WASHINGTON — US firm SpaceX aims for its next big launch into orbit Sunday — the first of 12 flights in its $1.6 billion contract with NASA to bring supplies to and from the international space station.
The launch is the next step in American efforts to commercialize the space industry, in the hope of keeping down costs and spreading them among a wider group than governments alone.
SpaceX, owned by billionaire Paypal co-founder Elon Musk, is one of several private companies working with the US space agency to send flights to and from the space station. NASA has been relying on Russian spacecraft for the last year, after retiring its fleet of shuttles.
On Sunday, SpaceX’s Falcon 9 rocket is scheduled to fire at 8:35 pm (0035 GMT) to launch the company’s Dragon capsule from Florida’s Cape Canaveral into orbit, loaded with around 1,000 pounds (455 kilograms) of supplies.
However, the latest reports indicate that a 40 percent chance of unfavorable weather could push the launch back one or two days.
This is to be SpaceX’s second flight this year: in May, the company proved its mettle with a test flight to the ISS, conducting a near flawless nine-day trip to deliver cargo to the $100 billion orbiting outpost — the first time a commercial outfit had sent its own capsule there and back.
Musk said he aims to massively expand the program.
“Next year, we’re aiming to do probably four to six launches and then double it again the year after,” he said during an online “hangout” on Google+.
“The ultimate thing is to try to get spaceflight as routine as air flight. I don’t think it can quite get there but it can get closer than it has been in the past,” he said.
Like traveling by airplane, Musk said he hopes one of the payoffs will be that everyday people, not just the rich, can one day afford a seat.
“Right now there are a lot of people that buy seats on the Russian Soyuz,” he said. “If we could offer them at a lower cost, we could expand the market.” “Perhaps it can be brought down to being only 10 times more expensive” than a seat on an airplane, he said. “It can happen. If we can make rapidly and fully reusable spacecraft.”

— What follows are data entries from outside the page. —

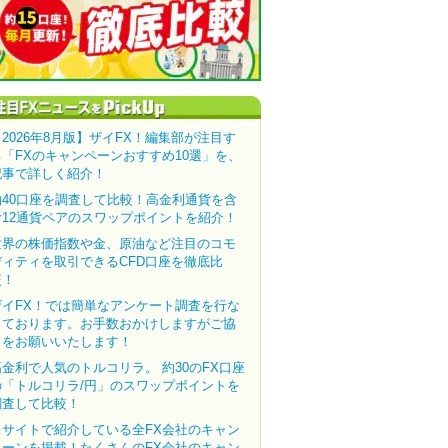
【2026年8月版】ザイFX！編集部が注目す
る「FXのキャンペーンおすすめ10選」を、
記事で詳しく紹介！
約40口座を調査して比較！高金利通貨を含
む12通貨ペアのスワップポイントを紹介！
世界の株価指数や金、原油など注目のコモ
ディティを取引できるCFD口座を徹底比
較！
ザイFX！では簡単なアンケート調査を行な
っております。お手数おかけしますがご協
力をお願いいたします！
高金利で人気のトルコリラ。 約30のFX口座
の「トルコリラ/円」のスワップポイントを
調査して比較！
当サイトで紹介している全FX会社のキャン
ペーンを掲載！たくさんのFX会社のキャン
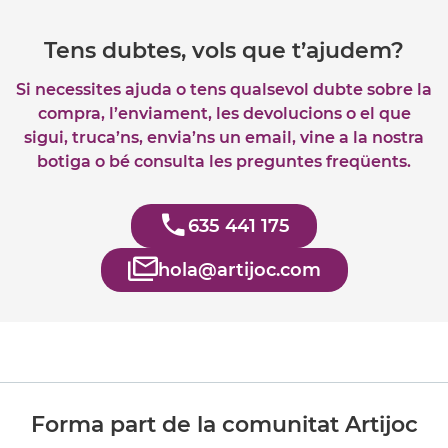
Tens dubtes, vols que t’ajudem?
Si necessites ajuda o tens qualsevol dubte sobre la
compra, l’enviament, les devolucions o el que
sigui, truca’ns, envia’ns un email, vine a la nostra
botiga o bé consulta les preguntes freqüents.
635 441 175
hola@artijoc.com
Forma part de la comunitat Artijoc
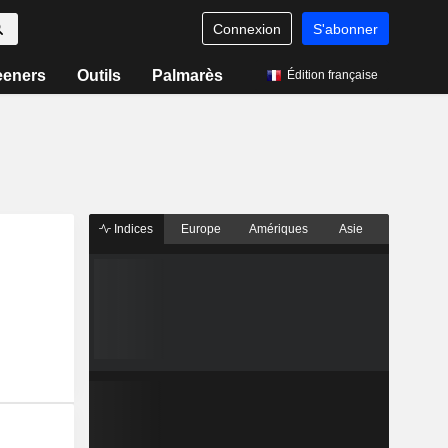
Connexion
S'abonner
eeners
Outils
Palmarès
Édition française
Indices
Europe
Amériques
Asie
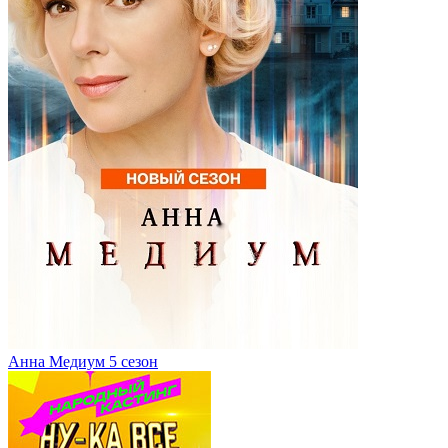
Анна Медиум 5 сезон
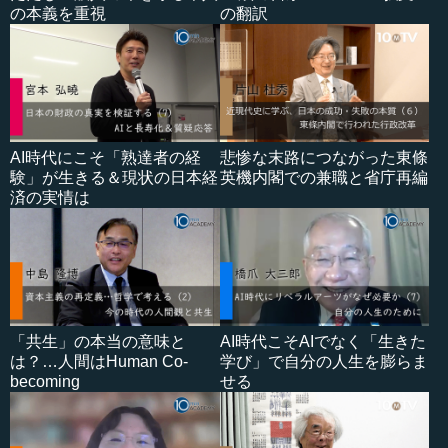
の本義を重視
の翻訳
AI時代にこそ「熟達者の経
悲惨な末路につながった東條
験」が生きる＆現状の日本経
英機内閣での兼職と省庁再編
済の実情は
「共生」の本当の意味と
AI時代こそAIでなく「生きた
は？…人間はHuman Co-
学び」で自分の人生を膨らま
becoming
せる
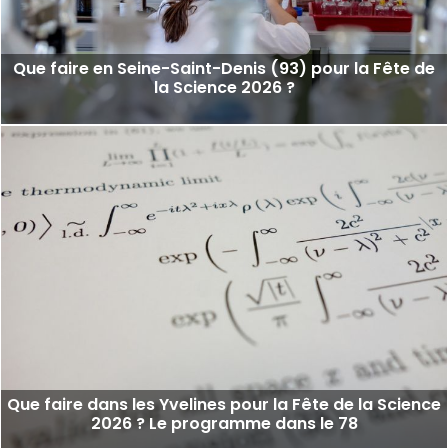
Que faire en Seine-Saint-Denis (93) pour la Fête de
la Science 2026 ?
Que faire dans les Yvelines pour la Fête de la Science
2026 ? Le programme dans le 78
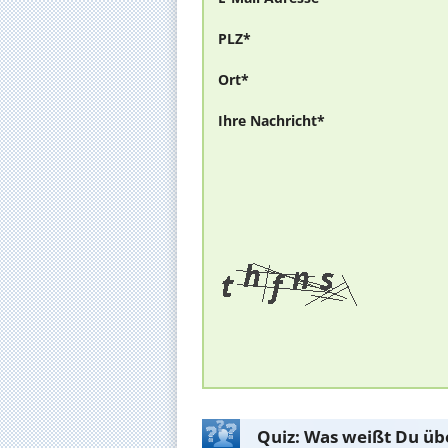
PLZ*
Ort*
Ihre Nachricht*
Quiz: Was weißt Du üb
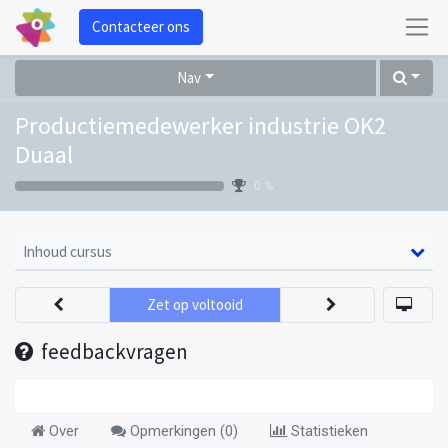
Contacteer ons
Nav
Productiemedewerker industrie OK2
Duaal
0 %
Inhoud cursus
Zet op voltooid
feedbackvragen
Over
Opmerkingen (
0
)
Statistieken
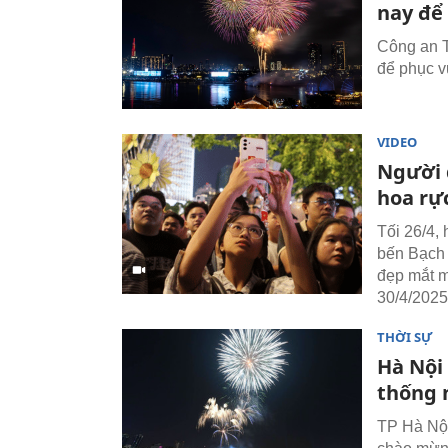
nay để
Công an 
để phục v
VIDEO
Người 
hoa rự
Tối 26/4,
bến Bạch
đẹp mắt m
30/4/2025
THỜI SỰ
Hà Nội
thống 
TP Hà Nội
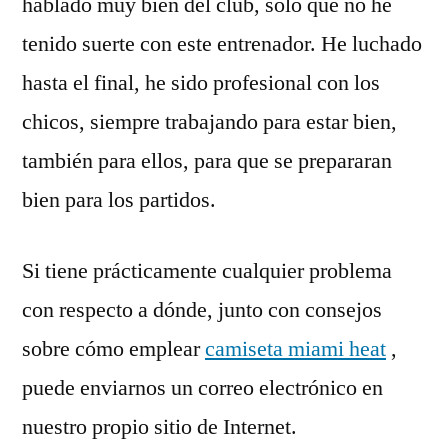
hablado muy bien del club, solo que no he
tenido suerte con este entrenador. He luchado
hasta el final, he sido profesional con los
chicos, siempre trabajando para estar bien,
también para ellos, para que se prepararan
bien para los partidos.
Si tiene prácticamente cualquier problema
con respecto a dónde, junto con consejos
sobre cómo emplear
camiseta miami heat
,
puede enviarnos un correo electrónico en
nuestro propio sitio de Internet.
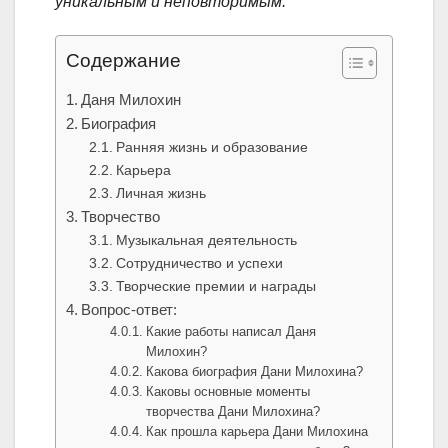
уникальным и неповторимым.
Содержание
Даня Милохин
Биография
Ранняя жизнь и образование
Карьера
Личная жизнь
Творчество
Музыкальная деятельность
Сотрудничество и успехи
Творческие премии и награды
Вопрос-ответ:
Какие работы написал Даня
Милохин?
Какова биография Дани Милохина?
Каковы основные моменты
творчества Дани Милохина?
Как прошла карьера Дани Милохина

NASA administrator Charles Bolden added that part of commercializing the space industry will mean the private sector building new low-orbit destinations where companies can use the zero gravity environment for things like materials processing and pharmaceuticals research.
“That’s what we’re trying to do, is facilitate the true development of a real commercial industry where the government is an anchor tenant but not the primary source of income,” Bolden noted, during the Google+ chat.
SpaceX says it has 50 launches planned — both NASA missions and commercial flights — representing about $4 billion in contracts.
But the cargo on Sunday’s launch is all government: the manifest lists supplies from the Japanese and European space agencies, in addition to ones from NASA.
Jeff Foust, an aerospace consultant and the editor of TheSpaceReview.com said the industry is at the start of “a very slow transition” from something that is all government to something involving the private sector.
“NASA can’t keep doing everything. At some point it has to start turning over the things that are more routine,” like ferrying supplies to the space station.
If Sunday’s launch goes as planned, the Dragon capsule should reach the space station by Wednesday, where it should stay for two weeks. It is scheduled to return to Earth — splashing down off the coast of southern California — on October 28, carrying about 734 pounds (333 kilograms) of scientific materials.
So far, SpaceX has only sent unmanned flights into orbit, but the company aims to send a manned flight within the next three or four years. It is under a separate contract with NASA to refine the capsule to make it crew-capable.